The SUM function with vector expressions as input can be used as a single set aggregate or in the GROUP BY clause. Using ROLLUP is also supported. The SUM function accepts vector expressions as input for aggregate operations but cannot currently be applied to analytic operations.

NULL vectors are ignored and are not counted when calculating the sum vector. If all inputs within an aggregate group are NULL, the result is NULL for that group. If the result overflows the FLOAT64 maximum value, an error is raised, regardless of the format of the input vector type.
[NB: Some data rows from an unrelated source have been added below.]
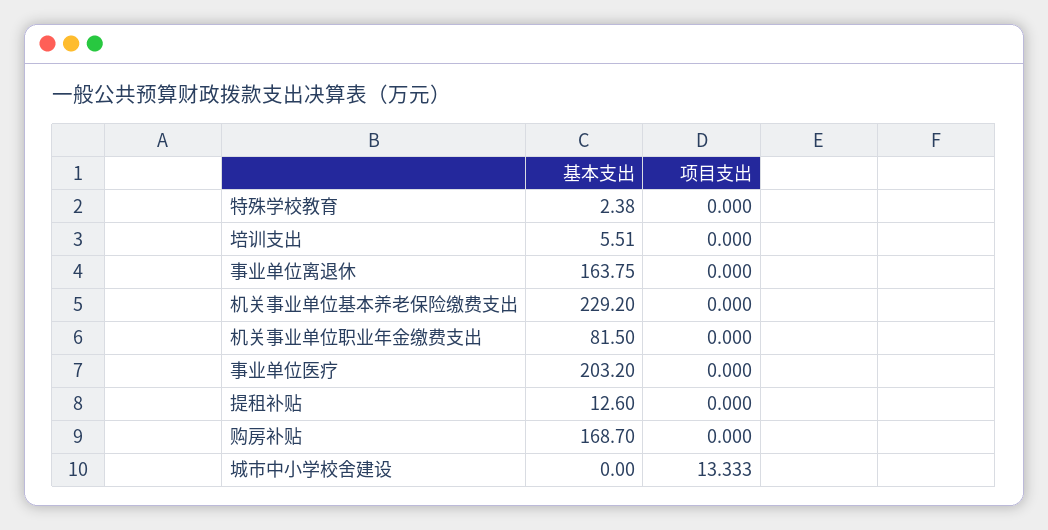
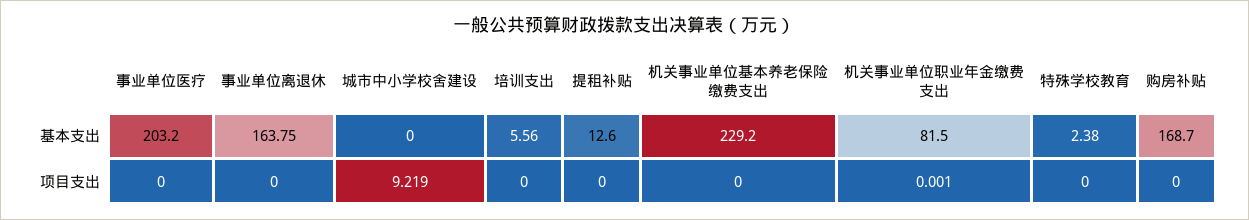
  {
    "基本支出": {
      "特殊学校教育": 2.38,
-     "培训支出": 5.51,
+     "培训支出": 5.56,
      "事业单位离退休": 163.75,
      "机关事业单位基本养老保险缴费支出": 229.2,
      "机关事业单位职业年金缴费支出": 81.5,
      "事业单位医疗": 203.2,
      "提租补贴": 12.6,
      "购房补贴": 168.7,
      "城市中小学校舍建设": 0
    },
    "项目支出": {
      "特殊学校教育": 0,
      "培训支出": 0,
      "事业单位离退休": 0,
      "机关事业单位基本养老保险缴费支出": 0,
-     "机关事业单位职业年金缴费支出": 0,
+     "机关事业单位职业年金缴费支出": 0.001,
      "事业单位医疗": 0,
      "提租补贴": 0,
      "购房补贴": 0,
-     "城市中小学校舍建设": 13.333
+     "城市中小学校舍建设": 9.219
    }
  }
With vector inputs, using DISTINCT, CUBE, and GROUPING SETS is not supported. Also, BINARY and SPARSE vectors cannot be supplied as input.

For the full definition and implementation of the SUM function, see Oracle Database SQL Language Reference.
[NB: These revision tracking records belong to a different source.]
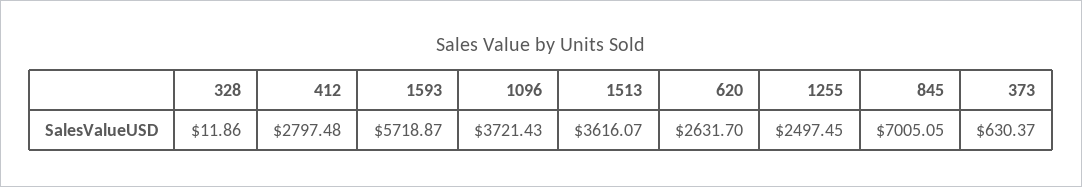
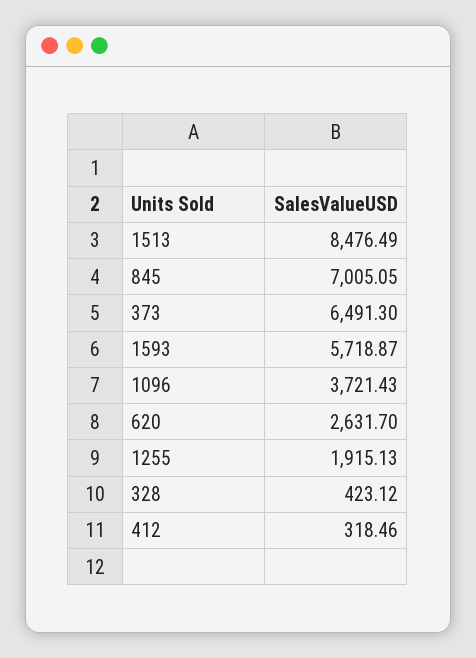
  {
-   "328": 11.86,
+   "328": 423.12,
-   "412": 2797.48,
+   "412": 318.46,
    "1593": 5718.87,
    "1096": 3721.43,
-   "1513": 3616.07,
+   "1513": 8476.49,
    "620": 2631.7,
-   "1255": 2497.45,
+   "1255": 1915.13,
    "845": 7005.05,
-   "373": 630.37
+   "373": 6491.3
  }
CREATE TABLE sum_t (v VECTOR, k1 NUMBER, k2 VARCHAR2(100));
INSERT INTO sum_t VALUES ('[2, 4, 6]', 2, 'even');
INSERT INTO sum_t VALUES ('[8, 10, 12]', 2, 'even');
INSERT INTO sum_t VALUES ('[1, 3, 5]', 3, 'odd');
INSERT INTO sum_t VALUES ('[7, 9, 11]', 3, 'odd');


SELECT SUM(v) v_sum FROM sum_t;

V_SUM
---------------------------------------------------
[1.8E+001,2.6E+001,3.4E+001]


SELECT SUM(v) v_sum, k1 FROM sum_t GROUP BY k1;

V_SUM                                    K1
---------------------------------------  ----------
[1.0E+001,1.4E+001,1.8E+001]             2
[8.0E+000,1.2E+001,1.6E+001]             3


SELECT SUM(v) v_sum FROM sum_t GROUP BY ROLLUP(k1, k2);

V_SUM
---------------------------------------------------
[1.0E+001,1.4E+001,1.8E+001]
[1.0E+001,1.4E+001,1.8E+001]
[8.0E+000,1.2E+001,1.6E+001]
[8.0E+000,1.2E+001,1.6E+001]
[1.8E+001,2.6E+001,3.4E+001]
CREATE TABLE sum_diff_dim_t (v VECTOR, k1 NUMBER, k2 VARCHAR2(100));
INSERT INTO sum_diff_dim_t VALUES ('[2, 4, 6]', 2, 'even');
INSERT INTO sum_diff_dim_t VALUES ('[8, 10, 12]', 2, 'even');
INSERT INTO sum_diff_dim_t VALUES ('[1, 3, 5, 7]', 3, 'odd');
INSERT INTO sum_diff_dim_t VALUES ('[9, 11, 13, 15]', 3, 'odd');


SELECT SUM(v) v_sum, k2 FROM sum_diff_dim_t GROUP BY k2;

V_SUM                                    K2
---------------------------------------  ----------
[1.0E+001,1.4E+001,1.8E+001]             even
[1.0E+001,1.4E+001,1.8E+001,2.2E+001]    odd


SELECT SUM(v) v_sum FROM sum_diff_dim_t;

ERROR:
ORA-51808: SUM(vector) requires all vectors to have the same dimension count.
Encountered (3, 4).